Passage –

In summary, a review of previous studies shows that the process parameters of SLM significantly affect the microstructure’s heterogeneity and macroscopic performance of fabricated structures, especially for microlattice structures. Nevertheless, these studies mainly focused on the build direction, scanning speed, and parent materials. To the best of our knowledge, the influence of size effect on the microstructure, geometrical imperfection, and mechanical properties of strut has rarely been studied.
The aim of this study was to investigate the influence of size effect on the microstructure, geometrical imperfection, and mechanical properties of SLM-fabricated AlSi10Mg lattice struts, essential for further design and application of multiscale metallic structures. A series of rod-shaped samples with various build sizes were prepared using SLM with the same process parameters. The microstructure, fracture morphologies, geometrical features, and mechanical properties were systematically characterized using scanning electron microscope (SEM), X-ray microcomputed tomography, and uniaxial tensile tests.

What needs to be done – Output the stretch of the passage on SLM-fabricated lattice struts from "In summary, a" through "rarely been studied.", copied word for word.

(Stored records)
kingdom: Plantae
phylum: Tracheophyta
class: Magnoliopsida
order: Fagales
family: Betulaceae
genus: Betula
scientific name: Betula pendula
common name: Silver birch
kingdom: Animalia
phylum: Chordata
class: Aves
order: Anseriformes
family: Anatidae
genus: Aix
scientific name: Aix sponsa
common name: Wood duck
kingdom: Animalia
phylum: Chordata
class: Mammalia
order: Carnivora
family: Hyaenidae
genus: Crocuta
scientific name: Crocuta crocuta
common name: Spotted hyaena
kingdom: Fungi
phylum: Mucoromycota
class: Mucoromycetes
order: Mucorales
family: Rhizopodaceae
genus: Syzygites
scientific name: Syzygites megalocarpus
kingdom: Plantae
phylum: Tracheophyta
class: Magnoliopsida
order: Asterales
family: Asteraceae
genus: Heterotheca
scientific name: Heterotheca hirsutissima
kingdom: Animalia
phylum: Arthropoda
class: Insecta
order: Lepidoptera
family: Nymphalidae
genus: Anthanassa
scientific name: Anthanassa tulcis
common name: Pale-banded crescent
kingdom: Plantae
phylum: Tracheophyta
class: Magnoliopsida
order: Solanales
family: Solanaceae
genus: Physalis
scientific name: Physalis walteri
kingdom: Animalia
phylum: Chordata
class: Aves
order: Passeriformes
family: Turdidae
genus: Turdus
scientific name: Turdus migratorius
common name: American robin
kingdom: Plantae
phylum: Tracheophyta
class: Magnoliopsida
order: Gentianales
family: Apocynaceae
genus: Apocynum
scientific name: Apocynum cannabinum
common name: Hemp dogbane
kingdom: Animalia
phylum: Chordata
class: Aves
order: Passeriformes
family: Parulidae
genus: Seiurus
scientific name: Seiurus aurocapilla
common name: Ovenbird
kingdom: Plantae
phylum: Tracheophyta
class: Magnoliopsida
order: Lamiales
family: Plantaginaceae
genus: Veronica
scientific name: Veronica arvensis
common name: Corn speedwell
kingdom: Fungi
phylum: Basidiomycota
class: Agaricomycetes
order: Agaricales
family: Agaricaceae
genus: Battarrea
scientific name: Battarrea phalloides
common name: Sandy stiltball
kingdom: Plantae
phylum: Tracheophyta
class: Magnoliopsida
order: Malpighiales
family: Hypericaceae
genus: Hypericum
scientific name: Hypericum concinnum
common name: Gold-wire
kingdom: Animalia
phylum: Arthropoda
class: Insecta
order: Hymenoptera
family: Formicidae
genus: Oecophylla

Reply to the task –
In summary, a review of previous studies shows that the process parameters of SLM significantly affect the microstructure’s heterogeneity and macroscopic performance of fabricated structures, especially for microlattice structures. Nevertheless, these studies mainly focused on the build direction, scanning speed, and parent materials. To the best of our knowledge, the influence of size effect on the microstructure, geometrical imperfection, and mechanical properties of strut has rarely been studied.